Inspired by her martial arts background, in 1991 Dr. Logan embarked on a project to investigate warrior tribes of eastern Tibet. In the course of her research, which was sponsored by the Durfee Foundation of southern California, she traveled over much of western China by train, truck, horseback, mountain bike, yak-hide coracle, and foot. Her book about these adventures, Among Warriors: A Martial Artist in Tibet , -will be published by Overlook Press in 1996. In preparing for this project she studied the Mandarin and Tibetan languages, acquiring a working knowledge of both.
In the spring of 1993 she returned to China to undertake a four-month study of minority assimilation in Inner Mongolia, again funded by the Durfee Foundation. That year also marked the start of her full-time involvement with the China Exploration & Research Society (CERS). Based in Los Angeles and Hong Kong, CERS conducts a variety of interdisciplinary field projects in China. In the summer of 1993 Dr. Logan took part in a CERS expedition to Tibet's Changtang plateau, and to southern Xinjiang.
In 1994 she was called upon to manage a CERS project whose aim is architectural conservation of Tibetan monasteries in western Sichuan province. In 1994 and 1995 she led international teams of specialists to two sites (both accessible only by traveling horseback) where the conservation work will be focussed and a training program in mural conservation will be established.

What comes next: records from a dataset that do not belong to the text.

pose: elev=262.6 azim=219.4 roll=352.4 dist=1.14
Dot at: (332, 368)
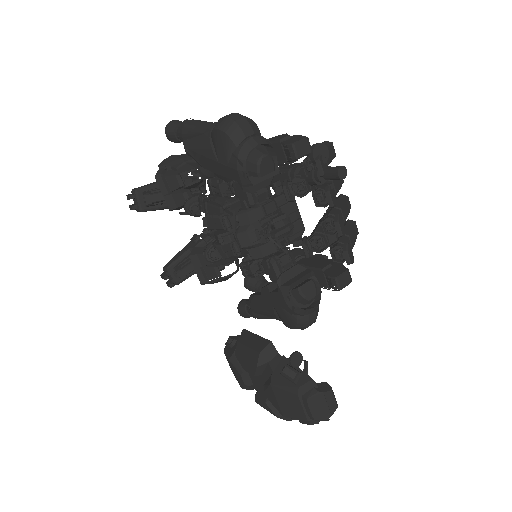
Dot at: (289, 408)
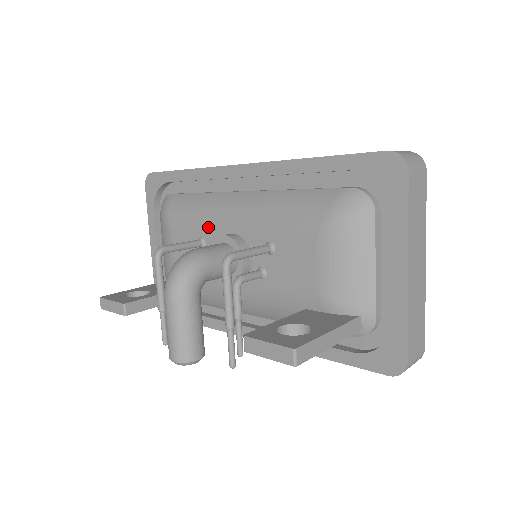
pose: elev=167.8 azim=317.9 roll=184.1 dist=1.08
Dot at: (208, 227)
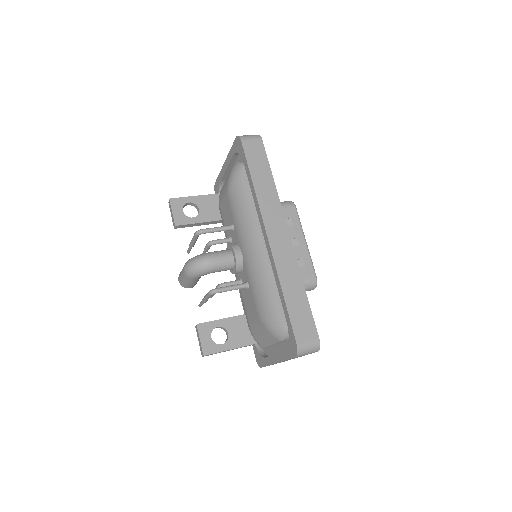
Dot at: (238, 230)
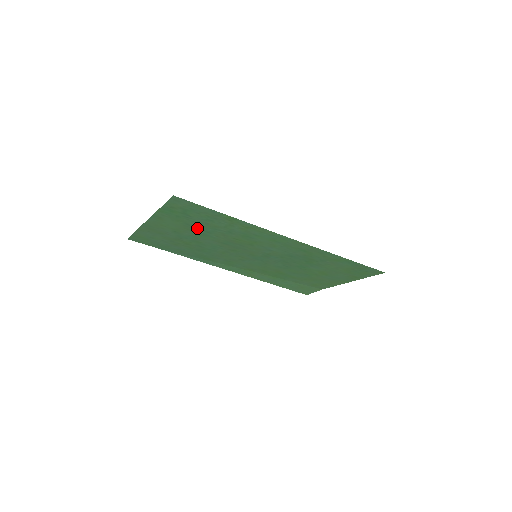
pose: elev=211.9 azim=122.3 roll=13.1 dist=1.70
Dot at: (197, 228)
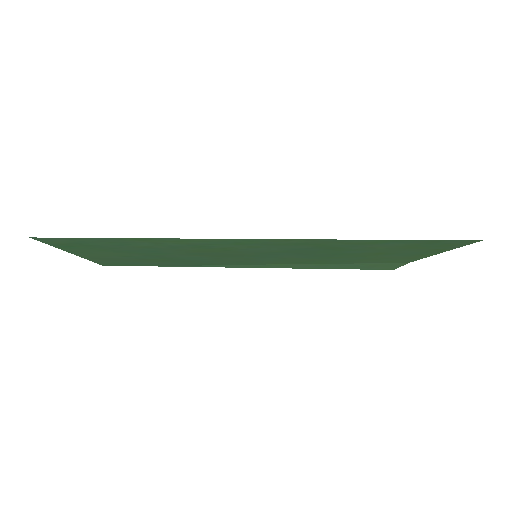
Dot at: (134, 251)
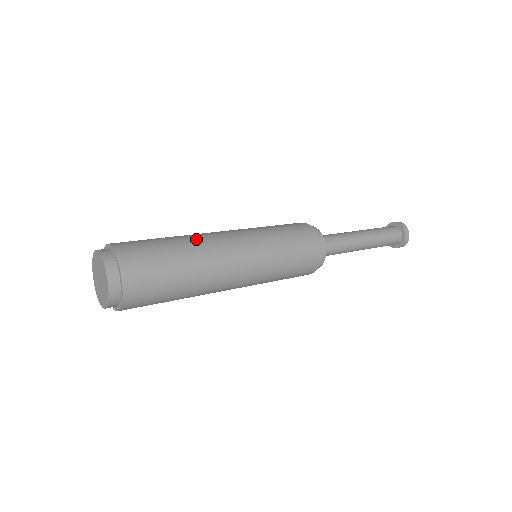
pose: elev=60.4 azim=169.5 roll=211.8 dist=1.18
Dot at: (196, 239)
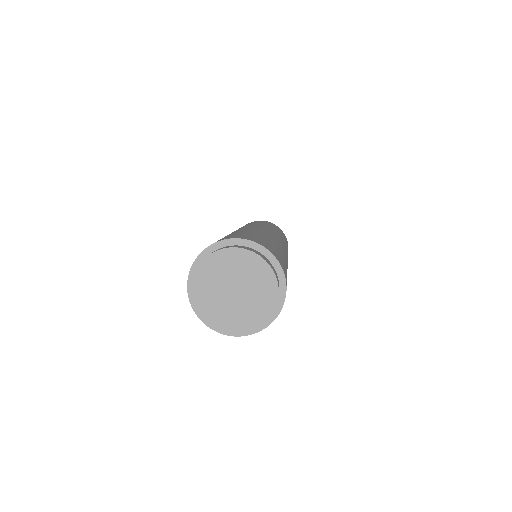
Dot at: (283, 250)
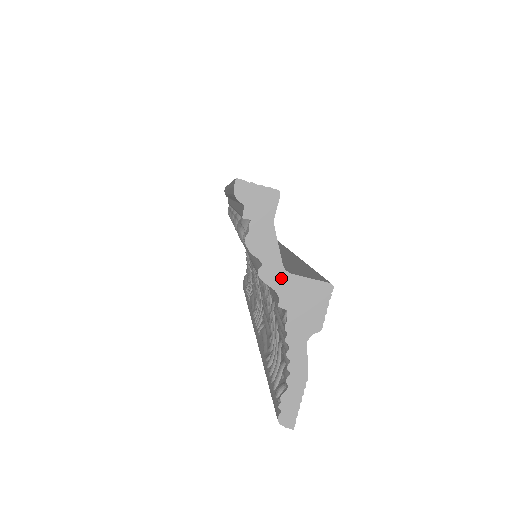
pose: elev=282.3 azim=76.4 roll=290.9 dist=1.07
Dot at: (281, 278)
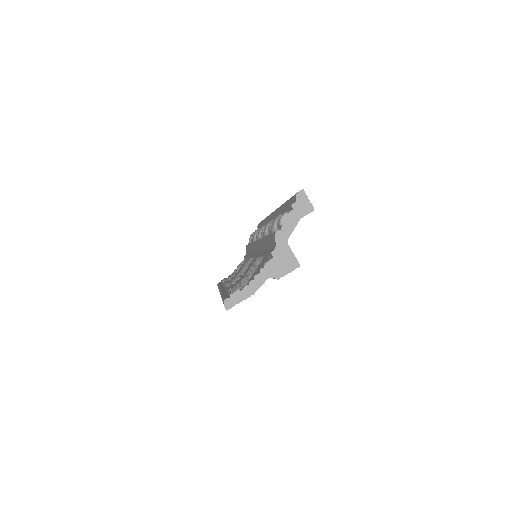
Dot at: (283, 243)
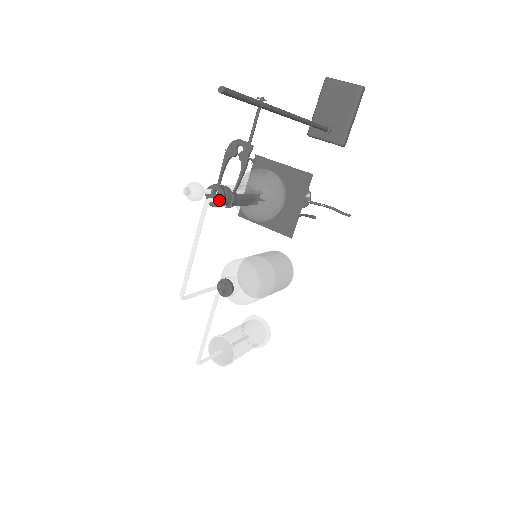
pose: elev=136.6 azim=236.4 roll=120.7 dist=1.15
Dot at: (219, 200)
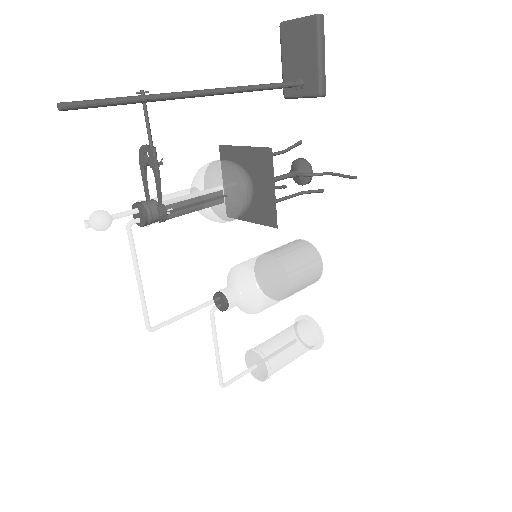
Dot at: (142, 219)
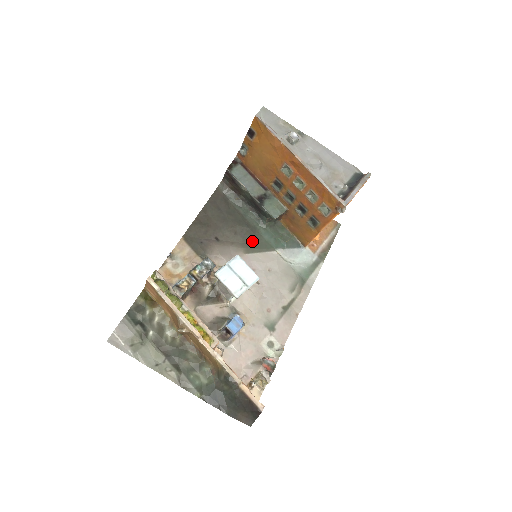
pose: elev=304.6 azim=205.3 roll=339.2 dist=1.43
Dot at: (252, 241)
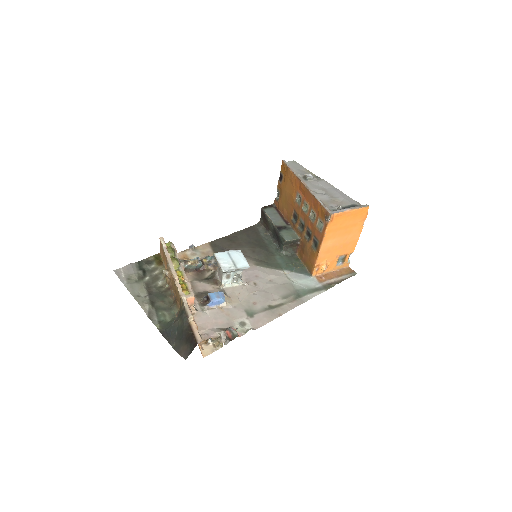
Dot at: (265, 260)
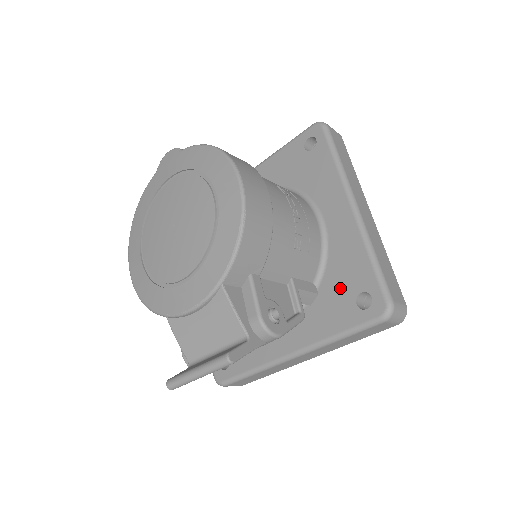
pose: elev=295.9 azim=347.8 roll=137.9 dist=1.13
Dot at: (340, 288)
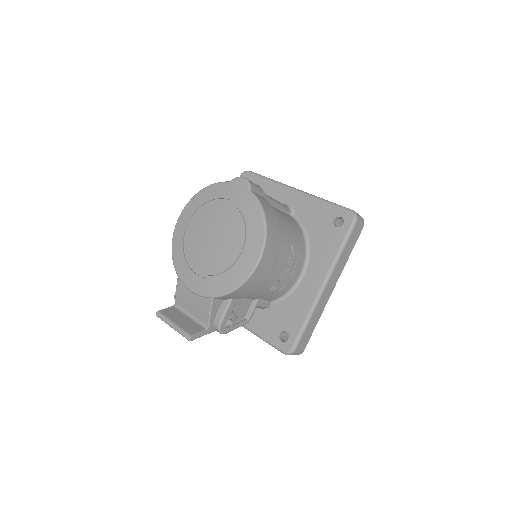
Dot at: (280, 318)
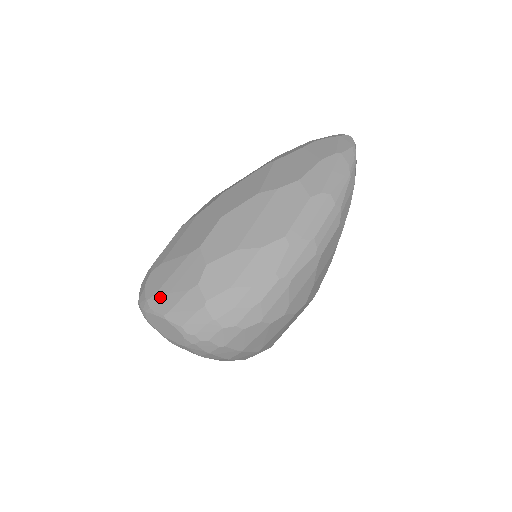
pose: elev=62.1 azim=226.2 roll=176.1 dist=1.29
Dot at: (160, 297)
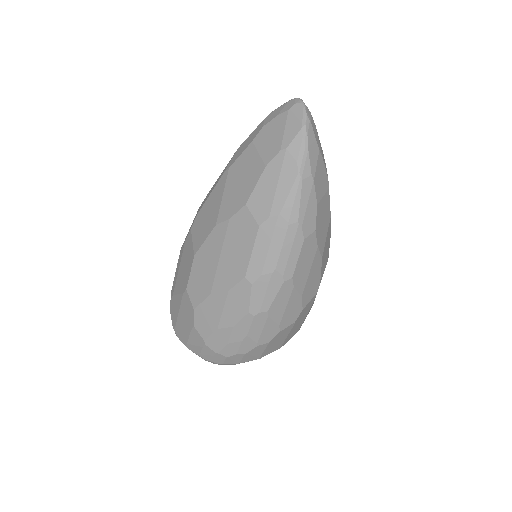
Dot at: (179, 330)
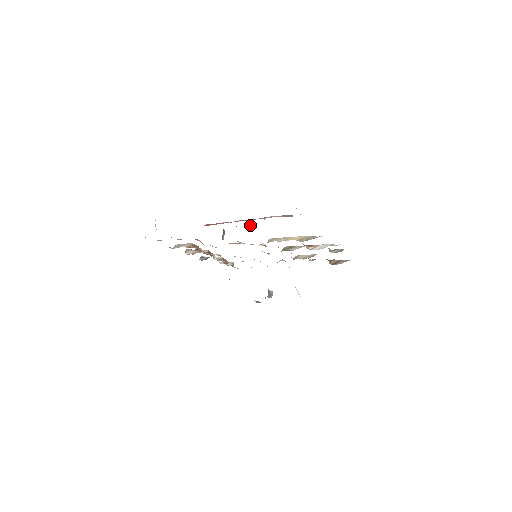
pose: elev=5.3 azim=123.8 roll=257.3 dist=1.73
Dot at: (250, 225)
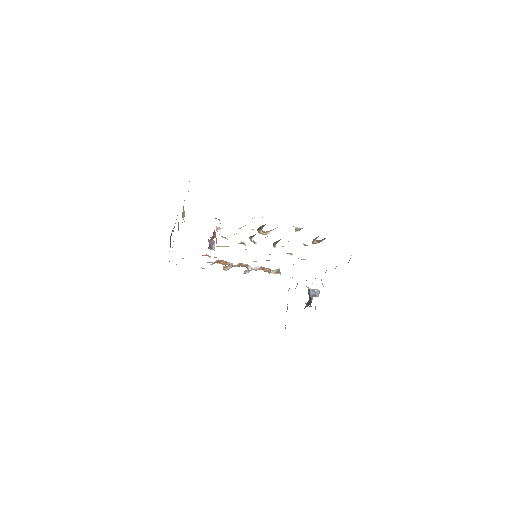
Dot at: (220, 228)
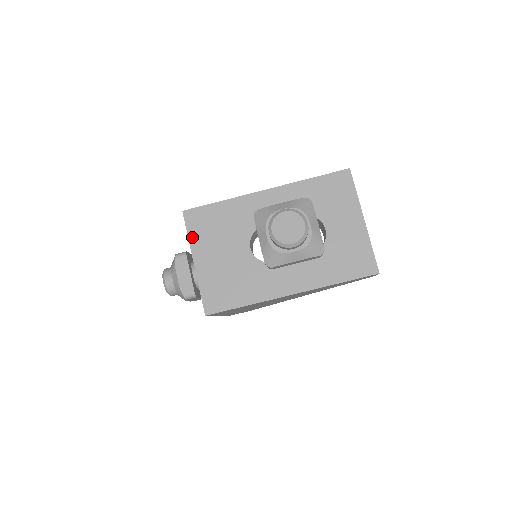
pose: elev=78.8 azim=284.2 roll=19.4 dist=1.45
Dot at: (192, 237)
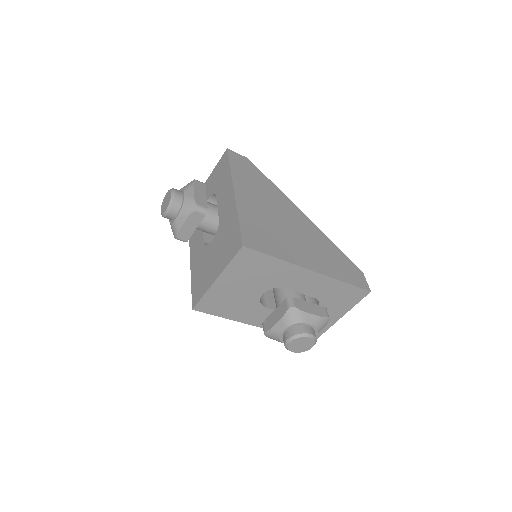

At present she holds the post of Research Director of CERS. In this role she is working with NASA on a study of the Silk Route that will use Spaceborne Imaging Radar to identify man-made artifacts under the sands of the Taklamakan desert. She has also assisted the World Monuments Fund in obtaining radar images of Angkor in Cambodia, and has traveled to Tuva, Russia to join a Golden Griffen Foundation archeological dig as expedition journalist.